A quantitative evaluation method for broken wires in bridge cables using 3D spatially sampled magnetic flux leakage signals

Bridge cables, which serve as critical load-bearing components in cable-supported bridges, are highly susceptible to broken wires caused by corrosion and fatigue. Accurate quantitative evaluation of this type of damage is essential to ensure structural safety. This study presents a novel quantitative evaluation method for identifying the number of broken wires by employing the magnetic flux leakage (MFL) signal in three-dimensional (3D) space. The method first acquires the 3D spatial magnetic leakage field and generates 3D arrays of MFL signals for computational analysis. It then extracts two categories of features. The first is the global feature, defined as the L1 norm distance (L1D) between the measured 3D spatial MFL signal and the defect-free reference signal. The second is the local feature, consisting of multi-scale waveform features organized as a feature array. The multi-scale waveform feature arrays are compressed using Multilinear Principal Component Analysis (MPCA) to reduce computational redundancy. The compressed feature arrays are then introduced into the Elastic Net-Constrained Regression (ENCR) model to predict defect width.

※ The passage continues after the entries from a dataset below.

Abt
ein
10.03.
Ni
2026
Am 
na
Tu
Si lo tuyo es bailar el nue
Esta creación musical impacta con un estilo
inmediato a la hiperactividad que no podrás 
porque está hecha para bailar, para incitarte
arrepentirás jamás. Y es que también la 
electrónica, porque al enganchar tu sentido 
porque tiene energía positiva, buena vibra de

The number of broken wires is ultimately calculated as the ratio of the total L1D value to the L1D value corresponding to the predicted width of a single wire. For a given broken wire width, the L1D demonstrates linear superposition with respect to the number of broken wires, with goodness-of-fit values exceeding 0.999, enabling proportional quantification. Validation through simulations and experiments on PES7-127 cables (127 wires of 7 mm diameter) confirms the method's effectiveness. The simulations achieved 100 % accuracy in counting broken wires across varying widths and distributions, while experimental results verified 100 % quantification accuracy (within a tolerance of ±1 wire) for defects involving ≤4 broken wires. This performance is obtained using a training dataset of only 30 samples. This study provides a practical and efficient approach for bridge cable assessment.